## [TASK]
Extract all of the data and reproduce it precisely.

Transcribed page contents
---------------
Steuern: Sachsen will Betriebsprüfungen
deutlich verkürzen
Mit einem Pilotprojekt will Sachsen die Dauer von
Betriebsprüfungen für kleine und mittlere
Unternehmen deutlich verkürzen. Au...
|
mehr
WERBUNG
---------------
## [SOLUTION TO THE PROBLEM]
Steuern: Sachsen will Betriebsprüfungen
deutlich verkürzen
Mit einem Pilotprojekt will Sachsen die Dauer von
Betriebsprüfungen für kleine und mittlere
Unternehmen deutlich verkürzen. Au...
|
mehr
WERBUNG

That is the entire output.